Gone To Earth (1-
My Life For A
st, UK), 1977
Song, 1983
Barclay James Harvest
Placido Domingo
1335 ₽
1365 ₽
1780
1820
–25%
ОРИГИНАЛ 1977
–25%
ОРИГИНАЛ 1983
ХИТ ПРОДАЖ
···
Work instructions >> A verbatim restatement of all the entries above is required.

Written response >>
Gone To Earth (1-
My Life For A
st, UK), 1977
Song, 1983
Barclay James Harvest
Placido Domingo
1335 ₽
1365 ₽
1780
1820
–25%
ОРИГИНАЛ 1977
–25%
ОРИГИНАЛ 1983
ХИТ ПРОДАЖ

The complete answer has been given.